GSM8K (short for Grade School Math 8K) is a benchmark of grade-school-level math word problems used to measure whether a model can carry out multi-step reasoning. It was introduced in the 2021 OpenAI paper “Training Verifiers to Solve Math Word Problems” by Karl Cobbe and colleagues, who describe it as “a dataset of 8.5K high quality linguistically diverse grade school math word problems.” The problems are easy for a person - they involve only basic arithmetic - but each requires several reasoning steps in sequence, which made them surprisingly hard for early language models that tried to jump straight to an answer.
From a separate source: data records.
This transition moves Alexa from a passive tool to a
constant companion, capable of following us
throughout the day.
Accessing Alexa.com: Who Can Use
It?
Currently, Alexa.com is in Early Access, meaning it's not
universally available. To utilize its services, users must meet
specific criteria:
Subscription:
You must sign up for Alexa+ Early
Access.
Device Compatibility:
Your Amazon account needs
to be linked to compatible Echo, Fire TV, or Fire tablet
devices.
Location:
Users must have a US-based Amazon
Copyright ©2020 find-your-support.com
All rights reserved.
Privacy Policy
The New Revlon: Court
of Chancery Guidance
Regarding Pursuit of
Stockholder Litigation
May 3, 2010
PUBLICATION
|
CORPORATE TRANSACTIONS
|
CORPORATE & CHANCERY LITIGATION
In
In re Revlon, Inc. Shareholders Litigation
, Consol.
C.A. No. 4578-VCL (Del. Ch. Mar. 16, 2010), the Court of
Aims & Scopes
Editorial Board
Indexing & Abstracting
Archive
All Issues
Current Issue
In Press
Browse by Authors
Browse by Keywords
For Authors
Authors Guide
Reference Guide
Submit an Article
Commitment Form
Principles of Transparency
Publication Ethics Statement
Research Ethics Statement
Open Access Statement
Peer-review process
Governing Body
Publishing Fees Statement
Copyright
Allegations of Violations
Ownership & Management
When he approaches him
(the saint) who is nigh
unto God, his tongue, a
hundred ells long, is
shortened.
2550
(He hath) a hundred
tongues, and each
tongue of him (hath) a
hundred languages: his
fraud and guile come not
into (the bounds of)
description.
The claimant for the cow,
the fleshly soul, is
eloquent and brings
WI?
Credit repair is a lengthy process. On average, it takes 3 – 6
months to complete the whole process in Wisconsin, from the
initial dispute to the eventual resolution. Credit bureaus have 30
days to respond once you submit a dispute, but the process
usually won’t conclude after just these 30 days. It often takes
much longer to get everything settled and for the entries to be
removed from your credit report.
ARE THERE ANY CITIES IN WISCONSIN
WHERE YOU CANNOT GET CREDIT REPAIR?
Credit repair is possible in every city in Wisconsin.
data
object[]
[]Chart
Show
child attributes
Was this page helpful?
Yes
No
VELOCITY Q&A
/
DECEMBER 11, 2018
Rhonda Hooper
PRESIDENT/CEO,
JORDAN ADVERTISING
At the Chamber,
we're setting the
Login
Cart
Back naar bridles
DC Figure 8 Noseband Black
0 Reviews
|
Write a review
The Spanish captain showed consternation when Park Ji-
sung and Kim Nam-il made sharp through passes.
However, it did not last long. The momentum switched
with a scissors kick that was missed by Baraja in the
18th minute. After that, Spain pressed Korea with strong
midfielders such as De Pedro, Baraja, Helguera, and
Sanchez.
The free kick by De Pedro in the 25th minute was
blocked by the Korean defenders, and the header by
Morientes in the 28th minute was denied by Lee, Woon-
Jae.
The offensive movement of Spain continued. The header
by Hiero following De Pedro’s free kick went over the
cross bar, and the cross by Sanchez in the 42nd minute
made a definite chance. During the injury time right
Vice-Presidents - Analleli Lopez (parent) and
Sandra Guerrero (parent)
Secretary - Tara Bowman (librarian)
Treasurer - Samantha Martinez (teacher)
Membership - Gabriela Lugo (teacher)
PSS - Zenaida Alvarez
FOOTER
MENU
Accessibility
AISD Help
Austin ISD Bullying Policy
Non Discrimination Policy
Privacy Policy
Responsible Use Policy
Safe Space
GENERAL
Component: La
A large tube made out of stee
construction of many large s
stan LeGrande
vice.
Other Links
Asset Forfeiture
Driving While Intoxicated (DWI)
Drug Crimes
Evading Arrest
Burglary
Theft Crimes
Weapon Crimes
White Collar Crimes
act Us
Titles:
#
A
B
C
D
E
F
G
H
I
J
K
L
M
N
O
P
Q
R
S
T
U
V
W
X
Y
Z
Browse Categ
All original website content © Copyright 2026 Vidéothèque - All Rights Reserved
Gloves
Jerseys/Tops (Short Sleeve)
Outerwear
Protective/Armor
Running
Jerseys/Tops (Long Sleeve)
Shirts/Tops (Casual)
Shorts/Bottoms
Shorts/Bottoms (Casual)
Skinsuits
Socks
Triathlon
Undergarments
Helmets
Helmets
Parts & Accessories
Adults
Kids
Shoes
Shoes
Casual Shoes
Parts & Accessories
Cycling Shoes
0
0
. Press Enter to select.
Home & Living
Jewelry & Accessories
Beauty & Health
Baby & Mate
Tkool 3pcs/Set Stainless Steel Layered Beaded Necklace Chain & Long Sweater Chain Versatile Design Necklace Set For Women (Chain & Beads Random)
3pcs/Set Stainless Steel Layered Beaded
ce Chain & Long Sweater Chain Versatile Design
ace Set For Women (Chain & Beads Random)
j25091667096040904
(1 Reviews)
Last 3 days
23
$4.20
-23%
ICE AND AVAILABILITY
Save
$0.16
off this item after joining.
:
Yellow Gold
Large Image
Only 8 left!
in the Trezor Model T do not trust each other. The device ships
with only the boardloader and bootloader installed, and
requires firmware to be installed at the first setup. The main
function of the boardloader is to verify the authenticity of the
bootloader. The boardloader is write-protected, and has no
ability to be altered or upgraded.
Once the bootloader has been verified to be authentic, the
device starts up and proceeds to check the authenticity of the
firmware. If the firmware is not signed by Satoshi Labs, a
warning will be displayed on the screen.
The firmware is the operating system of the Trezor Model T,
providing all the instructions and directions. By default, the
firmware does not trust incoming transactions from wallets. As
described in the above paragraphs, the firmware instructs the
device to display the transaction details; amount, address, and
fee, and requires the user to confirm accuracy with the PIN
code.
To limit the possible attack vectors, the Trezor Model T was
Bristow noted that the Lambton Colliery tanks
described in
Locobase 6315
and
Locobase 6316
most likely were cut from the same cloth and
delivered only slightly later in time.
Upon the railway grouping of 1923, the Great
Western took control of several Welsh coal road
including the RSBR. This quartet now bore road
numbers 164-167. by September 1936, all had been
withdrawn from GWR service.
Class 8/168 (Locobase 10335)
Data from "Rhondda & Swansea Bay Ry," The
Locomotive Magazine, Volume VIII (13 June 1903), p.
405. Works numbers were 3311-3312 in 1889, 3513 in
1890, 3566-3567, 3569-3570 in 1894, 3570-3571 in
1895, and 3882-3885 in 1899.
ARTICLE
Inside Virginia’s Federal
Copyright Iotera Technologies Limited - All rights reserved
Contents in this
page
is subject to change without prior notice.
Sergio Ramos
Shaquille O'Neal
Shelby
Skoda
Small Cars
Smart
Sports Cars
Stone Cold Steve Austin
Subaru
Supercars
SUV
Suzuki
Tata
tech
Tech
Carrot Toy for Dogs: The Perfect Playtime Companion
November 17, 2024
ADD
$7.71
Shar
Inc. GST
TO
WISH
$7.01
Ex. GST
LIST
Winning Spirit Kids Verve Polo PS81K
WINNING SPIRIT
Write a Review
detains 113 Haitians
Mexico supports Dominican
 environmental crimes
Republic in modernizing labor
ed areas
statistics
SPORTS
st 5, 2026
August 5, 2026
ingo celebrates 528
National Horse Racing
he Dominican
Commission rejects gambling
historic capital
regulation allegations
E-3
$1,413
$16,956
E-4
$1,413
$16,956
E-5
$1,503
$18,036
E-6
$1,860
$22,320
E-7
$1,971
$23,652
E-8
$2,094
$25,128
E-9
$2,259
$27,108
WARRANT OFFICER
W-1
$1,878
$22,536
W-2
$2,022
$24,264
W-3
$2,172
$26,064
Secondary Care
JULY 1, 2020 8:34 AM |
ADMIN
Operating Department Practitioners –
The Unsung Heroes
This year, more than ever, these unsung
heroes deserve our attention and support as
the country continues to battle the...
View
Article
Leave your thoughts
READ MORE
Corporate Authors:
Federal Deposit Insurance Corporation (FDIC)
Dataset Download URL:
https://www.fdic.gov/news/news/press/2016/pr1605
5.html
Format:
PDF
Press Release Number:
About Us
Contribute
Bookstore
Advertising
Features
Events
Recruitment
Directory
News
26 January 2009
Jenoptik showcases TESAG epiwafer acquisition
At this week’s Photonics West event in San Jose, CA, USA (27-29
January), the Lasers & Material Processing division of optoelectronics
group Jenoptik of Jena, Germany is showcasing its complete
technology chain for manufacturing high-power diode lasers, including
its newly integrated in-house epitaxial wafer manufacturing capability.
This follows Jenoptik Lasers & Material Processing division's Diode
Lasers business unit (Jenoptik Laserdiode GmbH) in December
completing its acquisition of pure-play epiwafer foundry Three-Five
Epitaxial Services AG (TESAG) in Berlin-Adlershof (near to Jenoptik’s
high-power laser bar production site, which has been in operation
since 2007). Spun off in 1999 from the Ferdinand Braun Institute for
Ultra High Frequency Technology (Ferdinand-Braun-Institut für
The paper’s other contribution helped shape how reasoning is evaluated and improved. Rather than trusting a single model output, the authors trained a separate “verifier” to judge candidate solutions, then had the model “generate many candidate solutions and select the one ranked highest by the verifier.” This generate-and-check approach scaled better than ordinary fine-tuning and previewed later ideas about getting models to reason more carefully and check their own work.
GSM8K became a standard early-stage reasoning benchmark and a frequent demonstration of chain-of-thought prompting, where asking a model to work through the steps sharply improves its accuracy on exactly this kind of problem. It sits below competition-level benchmarks like MATH and AIME in difficulty, forming the entry rung of the math-reasoning ladder.
For business readers, GSM8K is a clean illustration of why “the model can reason step by step” matters: the failure mode it exposed - confidently skipping steps and getting the wrong answer - is the same one that shows up in real analytical tasks. Frontier models now score very high on GSM8K, so it no longer separates the strongest systems; current scores live on leaderboards and change frequently, so they are not reproduced here.